From the data below, repeat everything exactly except the images.

━━━ Task input

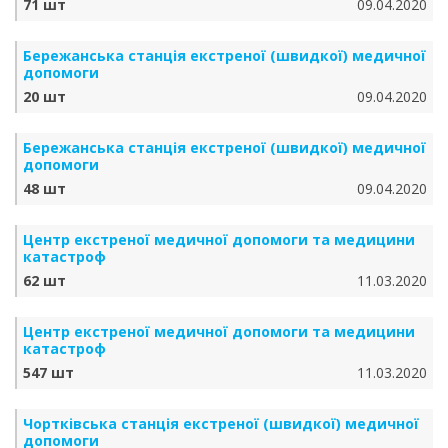
71 шт
09.04.2020
Бережанська станція екстреної (швидкої) медичної
допомоги
20 шт
09.04.2020
Бережанська станція екстреної (швидкої) медичної
допомоги
48 шт
09.04.2020
Центр екстреної медичної допомоги та медицини
катастроф
62 шт
11.03.2020
Центр екстреної медичної допомоги та медицини
катастроф
547 шт
11.03.2020
Чортківська станція екстреної (швидкої) медичної
допомоги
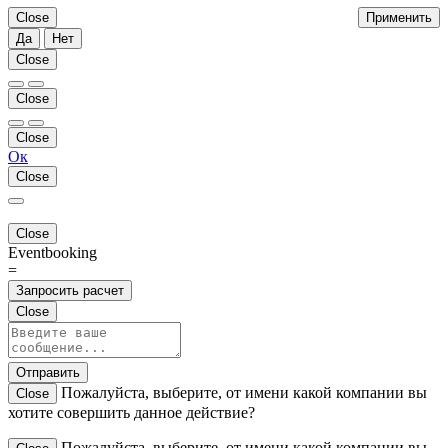
Close
Применить
Да
Нет
Close
Close
Close
Ок
Close
Close
Eventbooking
=
Запросить расчет
Close
Отправить
Пожалуйста, выберите, от имени какой компании вы
Close
хотите совершить данное действие?
Пожалуйста, выберите, от имени какой компании вы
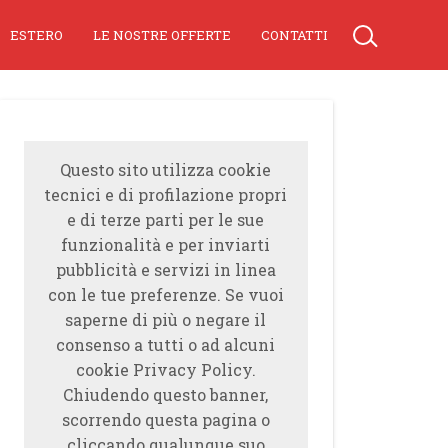
ESTERO
LE NOSTRE OFFERTE
CONTATTI
Questo sito utilizza cookie
tecnici e di profilazione propri
e di terze parti per le sue
funzionalità e per inviarti
pubblicità e servizi in linea
con le tue preferenze. Se vuoi
saperne di più o negare il
consenso a tutti o ad alcuni
cookie Privacy Policy.
Chiudendo questo banner,
scorrendo questa pagina o
cliccando qualunque suo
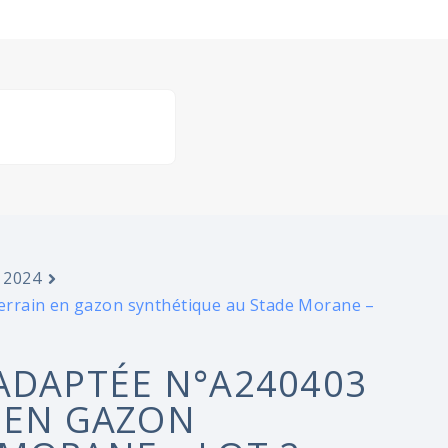
 2024
errain en gazon synthétique au Stade Morane –
ADAPTÉE N°A240403
 EN GAZON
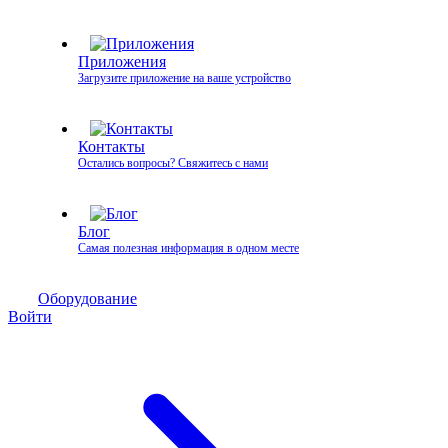
Приложения
Загрузите приложение на ваше устройство
Контакты
Остались вопросы? Свяжитесь с нами
Блог
Самая полезная информация в одном месте
Оборудование
Войти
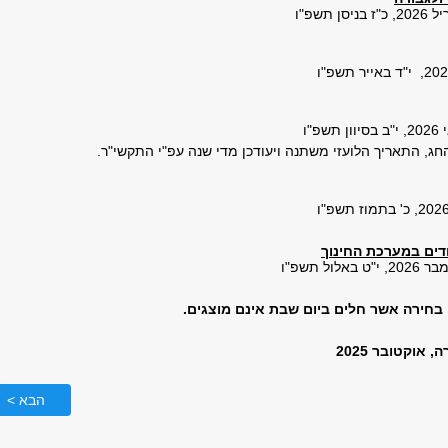
חג, התאריך הלועזי משתנה ויעודכן מדי שנה עפ"י התקשי"ר.
דים במערכת החינוך
י בחירה אשר חלים ביום שבת אינם מוצגים.
אוקטובר 2025
הבא >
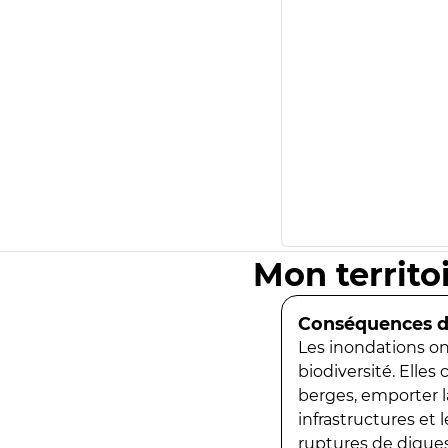
Mon territo
Conséquences de
Les inondations ont
biodiversité. Elles
berges, emporter la
infrastructures et
ruptures de digues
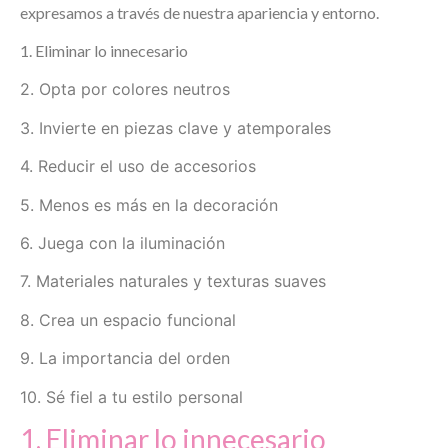
expresamos a través de nuestra apariencia y entorno.
1. Eliminar lo innecesario
2. Opta por colores neutros
3. Invierte en piezas clave y atemporales
4. Reducir el uso de accesorios
5. Menos es más en la decoración
6. Juega con la iluminación
7. Materiales naturales y texturas suaves
8. Crea un espacio funcional
9. La importancia del orden
10. Sé fiel a tu estilo personal
1. Eliminar lo innecesario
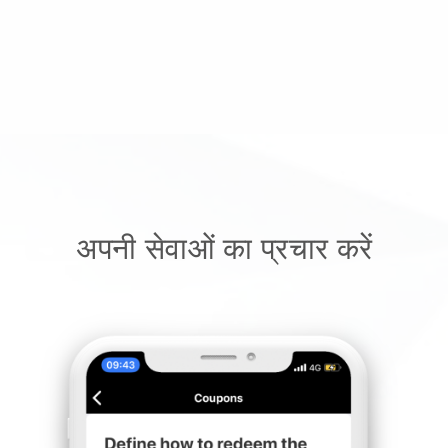
अपनी सेवाओं का प्रचार करें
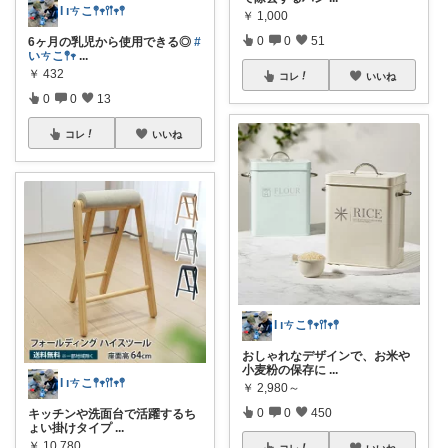
Ɩ ıㄘこ𖤣𖥧𖥣𖡡𖥧𖤣
￥
1,000
0
0
51
6ヶ月の乳児から使用できる◎
#
いㄘこ𖤣𖥧
...
￥
432
コレ
いいね
0
0
13
コレ
いいね
Ɩ ıㄘこ𖤣𖥧𖥣𖡡𖥧𖤣
おしゃれなデザインで、お米や
小麦粉の保存に
...
Ɩ ıㄘこ𖤣𖥧𖥣𖡡𖥧𖤣
￥
2,980～
0
0
450
キッチンや洗面台で活躍するち
ょい掛けタイプ
...
￥
10,780
コレ
いいね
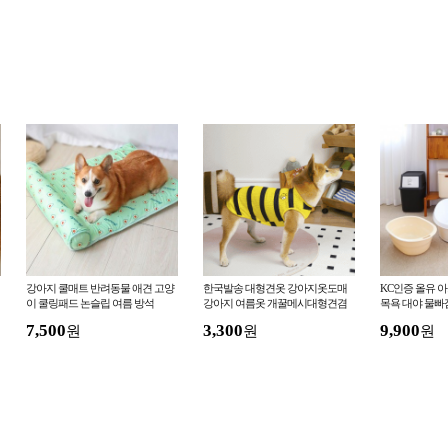
강아지 쿨매트 반려동물 애견 고양
한국발송 대형견옷 강아지옷도매
KC인증 올유 
이 쿨링패드 논슬립 여름 방석
강아지 여름옷 개꿀메시대형견겸
목욕 대야 물빠
용티
7,500
3,300
9,900
원
원
원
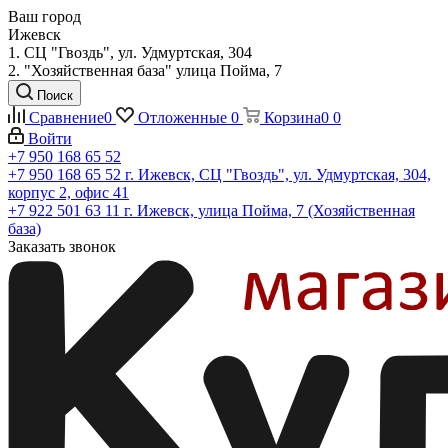
Ваш город
Ижевск
1. СЦ "Гвоздь", ул. Удмуртская, 304
2. "Хозяйственная база" улица Пойма, 7
Поиск
Сравнение
0
Отложенные
0
Корзина
0
0
Войти
+7 950 168 65 52
+7 950 168 65 52
г. Ижевск, СЦ "Гвоздь", ул. Удмуртская, 304,
корпус 2, офис 41
+7 922 501 63 11
г. Ижевск, улица Пойма, 7 (Хозяйственная
база)
Заказать звонок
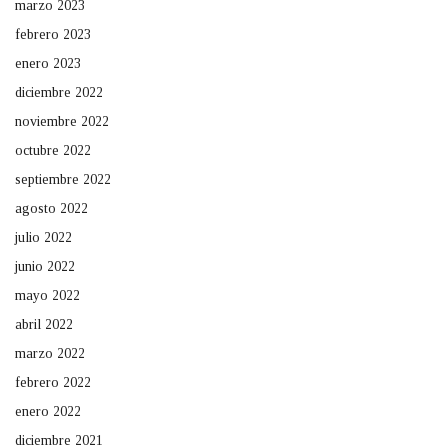
marzo 2023
febrero 2023
enero 2023
diciembre 2022
noviembre 2022
octubre 2022
septiembre 2022
agosto 2022
julio 2022
junio 2022
mayo 2022
abril 2022
marzo 2022
febrero 2022
enero 2022
diciembre 2021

━━━━━━

→ Result of the task
71 шт
09.04.2020
Бережанська станція екстреної (швидкої) медичної
допомоги
20 шт
09.04.2020
Бережанська станція екстреної (швидкої) медичної
допомоги
48 шт
09.04.2020
Центр екстреної медичної допомоги та медицини
катастроф
62 шт
11.03.2020
Центр екстреної медичної допомоги та медицини
катастроф
547 шт
11.03.2020
Чортківська станція екстреної (швидкої) медичної
допомоги
Close
Применить
Да
Нет
Close
Close
Close
Ок
Close
Close
Eventbooking
=
Запросить расчет
Close
Отправить
Пожалуйста, выберите, от имени какой компании вы
Close
хотите совершить данное действие?
Пожалуйста, выберите, от имени какой компании вы
ESTERO
LE NOSTRE OFFERTE
CONTATTI
Questo sito utilizza cookie
tecnici e di profilazione propri
e di terze parti per le sue
funzionalità e per inviarti
pubblicità e servizi in linea
con le tue preferenze. Se vuoi
saperne di più o negare il
consenso a tutti o ad alcuni
cookie Privacy Policy.
Chiudendo questo banner,
scorrendo questa pagina o
cliccando qualunque suo
 2024
errain en gazon synthétique au Stade Morane –
ADAPTÉE N°A240403
 EN GAZON
Приложения
Загрузите приложение на ваше устройство
Контакты
Остались вопросы? Свяжитесь с нами
Блог
Самая полезная информация в одном месте
Оборудование
Войти
חג, התאריך הלועזי משתנה ויעודכן מדי שנה עפ"י התקשי"ר.
דים במערכת החינוך
י בחירה אשר חלים ביום שבת אינם מוצגים.
אוקטובר 2025
הבא >
Mon territo
Conséquences de
Les inondations ont
biodiversité. Elles
berges, emporter la
infrastructures et
ruptures de digues
expresamos a través de nuestra apariencia y entorno.
1. Eliminar lo innecesario
2. Opta por colores neutros
3. Invierte en piezas clave y atemporales
4. Reducir el uso de accesorios
5. Menos es más en la decoración
6. Juega con la iluminación
7. Materiales naturales y texturas suaves
8. Crea un espacio funcional
9. La importancia del orden
10. Sé fiel a tu estilo personal
1. Eliminar lo innecesario
अपनी सेवाओं का प्रचार करें
Ɩ ıㄘこ𖤣𖥧𖥣𖡡𖥧𖤣
￥
1,000
0
0
51
6ヶ月の乳児から使用できる◎
#
いㄘこ𖤣𖥧
...
￥
432
コレ
いいね
0
0
13
コレ
いいね
Ɩ ıㄘこ𖤣𖥧𖥣𖡡𖥧𖤣
おしゃれなデザインで、お米や
小麦粉の保存に
...
Ɩ ıㄘこ𖤣𖥧𖥣𖡡𖥧𖤣
￥
2,980～
0
0
450
キッチンや洗面台で活躍するち
ょい掛けタイプ
...
￥
10,780
コレ
いいね
강아지 쿨매트 반려동물 애견 고양
한국발송 대형견옷 강아지옷도매
KC인증 올유 
이 쿨링패드 논슬립 여름 방석
강아지 여름옷 개꿀메시대형견겸
목욕 대야 물빠
용티
7,500
3,300
9,900
원
원
원
Ваш город
Ижевск
1. СЦ "Гвоздь", ул. Удмуртская, 304
2. "Хозяйственная база" улица Пойма, 7
Поиск
Сравнение
0
Отложенные
0
Корзина
0
0
Войти
+7 950 168 65 52
+7 950 168 65 52
г. Ижевск, СЦ "Гвоздь", ул. Удмуртская, 304,
корпус 2, офис 41
+7 922 501 63 11
г. Ижевск, улица Пойма, 7 (Хозяйственная
база)
Заказать звонок
marzo 2023
febrero 2023
enero 2023
diciembre 2022
noviembre 2022
octubre 2022
septiembre 2022
agosto 2022
julio 2022
junio 2022
mayo 2022
abril 2022
marzo 2022
febrero 2022
enero 2022
diciembre 2021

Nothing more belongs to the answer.